▶ _DATA RECORDS_:
◆ ◆ ◆ ◆

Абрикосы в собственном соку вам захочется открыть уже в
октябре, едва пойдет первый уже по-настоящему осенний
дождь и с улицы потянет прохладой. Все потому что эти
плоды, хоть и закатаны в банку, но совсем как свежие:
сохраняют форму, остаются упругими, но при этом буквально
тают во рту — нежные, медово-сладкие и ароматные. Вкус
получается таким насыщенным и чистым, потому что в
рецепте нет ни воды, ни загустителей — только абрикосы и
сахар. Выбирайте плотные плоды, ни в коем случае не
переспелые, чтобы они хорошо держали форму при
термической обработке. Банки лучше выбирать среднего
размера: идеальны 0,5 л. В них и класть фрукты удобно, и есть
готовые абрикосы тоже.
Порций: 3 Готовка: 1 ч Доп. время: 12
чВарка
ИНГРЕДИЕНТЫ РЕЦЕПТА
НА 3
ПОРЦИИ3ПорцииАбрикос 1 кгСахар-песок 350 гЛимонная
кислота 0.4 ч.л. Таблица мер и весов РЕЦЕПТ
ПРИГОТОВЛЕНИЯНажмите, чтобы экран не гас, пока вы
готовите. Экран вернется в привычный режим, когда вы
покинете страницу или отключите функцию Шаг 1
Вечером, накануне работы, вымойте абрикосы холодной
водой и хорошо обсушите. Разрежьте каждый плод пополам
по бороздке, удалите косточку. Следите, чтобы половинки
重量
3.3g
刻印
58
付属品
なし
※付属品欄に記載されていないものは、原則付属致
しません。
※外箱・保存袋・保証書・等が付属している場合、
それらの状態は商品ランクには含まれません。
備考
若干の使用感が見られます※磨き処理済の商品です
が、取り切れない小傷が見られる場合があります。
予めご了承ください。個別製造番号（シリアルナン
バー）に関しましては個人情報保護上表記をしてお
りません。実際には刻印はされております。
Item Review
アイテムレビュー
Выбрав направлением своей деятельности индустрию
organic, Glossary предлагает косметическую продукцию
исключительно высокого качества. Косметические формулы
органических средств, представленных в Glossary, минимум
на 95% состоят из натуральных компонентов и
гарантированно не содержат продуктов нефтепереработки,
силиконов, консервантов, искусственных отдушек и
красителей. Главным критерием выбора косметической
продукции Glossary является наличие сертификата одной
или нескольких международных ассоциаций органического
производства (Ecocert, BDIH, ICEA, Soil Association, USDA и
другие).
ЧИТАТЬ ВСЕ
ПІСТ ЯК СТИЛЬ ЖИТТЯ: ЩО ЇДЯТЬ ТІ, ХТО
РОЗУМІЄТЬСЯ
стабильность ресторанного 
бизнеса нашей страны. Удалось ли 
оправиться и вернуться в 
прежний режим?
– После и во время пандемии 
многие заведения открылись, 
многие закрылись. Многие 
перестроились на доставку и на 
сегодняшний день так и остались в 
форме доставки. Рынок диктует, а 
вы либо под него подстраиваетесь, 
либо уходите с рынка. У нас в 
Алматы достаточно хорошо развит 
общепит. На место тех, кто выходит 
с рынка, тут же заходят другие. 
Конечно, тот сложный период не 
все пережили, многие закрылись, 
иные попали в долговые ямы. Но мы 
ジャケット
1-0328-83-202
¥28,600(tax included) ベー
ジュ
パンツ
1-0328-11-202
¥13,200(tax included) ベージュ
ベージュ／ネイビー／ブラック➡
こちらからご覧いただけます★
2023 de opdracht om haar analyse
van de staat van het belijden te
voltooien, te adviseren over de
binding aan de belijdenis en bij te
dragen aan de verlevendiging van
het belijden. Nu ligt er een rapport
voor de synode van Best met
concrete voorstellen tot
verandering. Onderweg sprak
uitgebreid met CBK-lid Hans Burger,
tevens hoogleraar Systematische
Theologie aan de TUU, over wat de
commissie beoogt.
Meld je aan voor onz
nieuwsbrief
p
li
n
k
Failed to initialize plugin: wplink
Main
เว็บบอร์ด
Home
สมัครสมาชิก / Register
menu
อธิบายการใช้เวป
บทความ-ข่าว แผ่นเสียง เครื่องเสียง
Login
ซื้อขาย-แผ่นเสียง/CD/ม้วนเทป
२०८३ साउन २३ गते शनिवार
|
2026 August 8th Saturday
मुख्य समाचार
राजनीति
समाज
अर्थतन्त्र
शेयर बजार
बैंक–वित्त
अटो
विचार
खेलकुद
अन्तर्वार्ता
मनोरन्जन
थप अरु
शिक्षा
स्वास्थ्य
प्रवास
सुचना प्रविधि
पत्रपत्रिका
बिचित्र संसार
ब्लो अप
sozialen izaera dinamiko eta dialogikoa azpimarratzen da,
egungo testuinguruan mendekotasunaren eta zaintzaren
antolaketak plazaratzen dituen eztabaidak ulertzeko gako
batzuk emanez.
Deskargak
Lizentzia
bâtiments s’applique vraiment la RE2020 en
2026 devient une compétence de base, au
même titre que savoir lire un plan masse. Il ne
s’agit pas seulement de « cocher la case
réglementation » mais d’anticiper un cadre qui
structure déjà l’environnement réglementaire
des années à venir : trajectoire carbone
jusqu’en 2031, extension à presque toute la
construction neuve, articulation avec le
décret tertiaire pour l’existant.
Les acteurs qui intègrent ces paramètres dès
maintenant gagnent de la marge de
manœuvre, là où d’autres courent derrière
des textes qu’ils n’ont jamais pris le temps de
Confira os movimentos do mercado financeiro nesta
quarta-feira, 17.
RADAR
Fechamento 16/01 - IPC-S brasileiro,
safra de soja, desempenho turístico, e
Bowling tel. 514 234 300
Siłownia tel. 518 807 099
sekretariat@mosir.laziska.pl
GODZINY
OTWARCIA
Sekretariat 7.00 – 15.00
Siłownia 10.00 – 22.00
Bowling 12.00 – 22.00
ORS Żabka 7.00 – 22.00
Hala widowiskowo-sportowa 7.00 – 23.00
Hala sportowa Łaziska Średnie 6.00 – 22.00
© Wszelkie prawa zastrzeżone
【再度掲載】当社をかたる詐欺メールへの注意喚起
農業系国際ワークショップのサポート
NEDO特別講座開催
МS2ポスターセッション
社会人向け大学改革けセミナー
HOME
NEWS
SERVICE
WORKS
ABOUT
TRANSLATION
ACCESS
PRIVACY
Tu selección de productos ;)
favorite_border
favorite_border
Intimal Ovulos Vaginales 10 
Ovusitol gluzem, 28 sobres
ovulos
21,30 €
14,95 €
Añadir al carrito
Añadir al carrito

◆ ◆ ◆ ◆

▶ _WRITTEN TASK_: The answer should consist of every entry, repeated word for word.

▶ _TASK ANSWER_:
Абрикосы в собственном соку вам захочется открыть уже в
октябре, едва пойдет первый уже по-настоящему осенний
дождь и с улицы потянет прохладой. Все потому что эти
плоды, хоть и закатаны в банку, но совсем как свежие:
сохраняют форму, остаются упругими, но при этом буквально
тают во рту — нежные, медово-сладкие и ароматные. Вкус
получается таким насыщенным и чистым, потому что в
рецепте нет ни воды, ни загустителей — только абрикосы и
сахар. Выбирайте плотные плоды, ни в коем случае не
переспелые, чтобы они хорошо держали форму при
термической обработке. Банки лучше выбирать среднего
размера: идеальны 0,5 л. В них и класть фрукты удобно, и есть
готовые абрикосы тоже.
Порций: 3 Готовка: 1 ч Доп. время: 12
чВарка
ИНГРЕДИЕНТЫ РЕЦЕПТА
НА 3
ПОРЦИИ3ПорцииАбрикос 1 кгСахар-песок 350 гЛимонная
кислота 0.4 ч.л. Таблица мер и весов РЕЦЕПТ
ПРИГОТОВЛЕНИЯНажмите, чтобы экран не гас, пока вы
готовите. Экран вернется в привычный режим, когда вы
покинете страницу или отключите функцию Шаг 1
Вечером, накануне работы, вымойте абрикосы холодной
водой и хорошо обсушите. Разрежьте каждый плод пополам
по бороздке, удалите косточку. Следите, чтобы половинки
重量
3.3g
刻印
58
付属品
なし
※付属品欄に記載されていないものは、原則付属致
しません。
※外箱・保存袋・保証書・等が付属している場合、
それらの状態は商品ランクには含まれません。
備考
若干の使用感が見られます※磨き処理済の商品です
が、取り切れない小傷が見られる場合があります。
予めご了承ください。個別製造番号（シリアルナン
バー）に関しましては個人情報保護上表記をしてお
りません。実際には刻印はされております。
Item Review
アイテムレビュー
Выбрав направлением своей деятельности индустрию
organic, Glossary предлагает косметическую продукцию
исключительно высокого качества. Косметические формулы
органических средств, представленных в Glossary, минимум
на 95% состоят из натуральных компонентов и
гарантированно не содержат продуктов нефтепереработки,
силиконов, консервантов, искусственных отдушек и
красителей. Главным критерием выбора косметической
продукции Glossary является наличие сертификата одной
или нескольких международных ассоциаций органического
производства (Ecocert, BDIH, ICEA, Soil Association, USDA и
другие).
ЧИТАТЬ ВСЕ
ПІСТ ЯК СТИЛЬ ЖИТТЯ: ЩО ЇДЯТЬ ТІ, ХТО
РОЗУМІЄТЬСЯ
стабильность ресторанного 
бизнеса нашей страны. Удалось ли 
оправиться и вернуться в 
прежний режим?
– После и во время пандемии 
многие заведения открылись, 
многие закрылись. Многие 
перестроились на доставку и на 
сегодняшний день так и остались в 
форме доставки. Рынок диктует, а 
вы либо под него подстраиваетесь, 
либо уходите с рынка. У нас в 
Алматы достаточно хорошо развит 
общепит. На место тех, кто выходит 
с рынка, тут же заходят другие. 
Конечно, тот сложный период не 
все пережили, многие закрылись, 
иные попали в долговые ямы. Но мы 
ジャケット
1-0328-83-202
¥28,600(tax included) ベー
ジュ
パンツ
1-0328-11-202
¥13,200(tax included) ベージュ
ベージュ／ネイビー／ブラック➡
こちらからご覧いただけます★
2023 de opdracht om haar analyse
van de staat van het belijden te
voltooien, te adviseren over de
binding aan de belijdenis en bij te
dragen aan de verlevendiging van
het belijden. Nu ligt er een rapport
voor de synode van Best met
concrete voorstellen tot
verandering. Onderweg sprak
uitgebreid met CBK-lid Hans Burger,
tevens hoogleraar Systematische
Theologie aan de TUU, over wat de
commissie beoogt.
Meld je aan voor onz
nieuwsbrief
p
li
n
k
Failed to initialize plugin: wplink
Main
เว็บบอร์ด
Home
สมัครสมาชิก / Register
menu
อธิบายการใช้เวป
บทความ-ข่าว แผ่นเสียง เครื่องเสียง
Login
ซื้อขาย-แผ่นเสียง/CD/ม้วนเทป
२०८३ साउन २३ गते शनिवार
|
2026 August 8th Saturday
मुख्य समाचार
राजनीति
समाज
अर्थतन्त्र
शेयर बजार
बैंक–वित्त
अटो
विचार
खेलकुद
अन्तर्वार्ता
मनोरन्जन
थप अरु
शिक्षा
स्वास्थ्य
प्रवास
सुचना प्रविधि
पत्रपत्रिका
बिचित्र संसार
ब्लो अप
sozialen izaera dinamiko eta dialogikoa azpimarratzen da,
egungo testuinguruan mendekotasunaren eta zaintzaren
antolaketak plazaratzen dituen eztabaidak ulertzeko gako
batzuk emanez.
Deskargak
Lizentzia
bâtiments s’applique vraiment la RE2020 en
2026 devient une compétence de base, au
même titre que savoir lire un plan masse. Il ne
s’agit pas seulement de « cocher la case
réglementation » mais d’anticiper un cadre qui
structure déjà l’environnement réglementaire
des années à venir : trajectoire carbone
jusqu’en 2031, extension à presque toute la
construction neuve, articulation avec le
décret tertiaire pour l’existant.
Les acteurs qui intègrent ces paramètres dès
maintenant gagnent de la marge de
manœuvre, là où d’autres courent derrière
des textes qu’ils n’ont jamais pris le temps de
Confira os movimentos do mercado financeiro nesta
quarta-feira, 17.
RADAR
Fechamento 16/01 - IPC-S brasileiro,
safra de soja, desempenho turístico, e
Bowling tel. 514 234 300
Siłownia tel. 518 807 099
sekretariat@mosir.laziska.pl
GODZINY
OTWARCIA
Sekretariat 7.00 – 15.00
Siłownia 10.00 – 22.00
Bowling 12.00 – 22.00
ORS Żabka 7.00 – 22.00
Hala widowiskowo-sportowa 7.00 – 23.00
Hala sportowa Łaziska Średnie 6.00 – 22.00
© Wszelkie prawa zastrzeżone
【再度掲載】当社をかたる詐欺メールへの注意喚起
農業系国際ワークショップのサポート
NEDO特別講座開催
МS2ポスターセッション
社会人向け大学改革けセミナー
HOME
NEWS
SERVICE
WORKS
ABOUT
TRANSLATION
ACCESS
PRIVACY
Tu selección de productos ;)
favorite_border
favorite_border
Intimal Ovulos Vaginales 10 
Ovusitol gluzem, 28 sobres
ovulos
21,30 €
14,95 €
Añadir al carrito
Añadir al carrito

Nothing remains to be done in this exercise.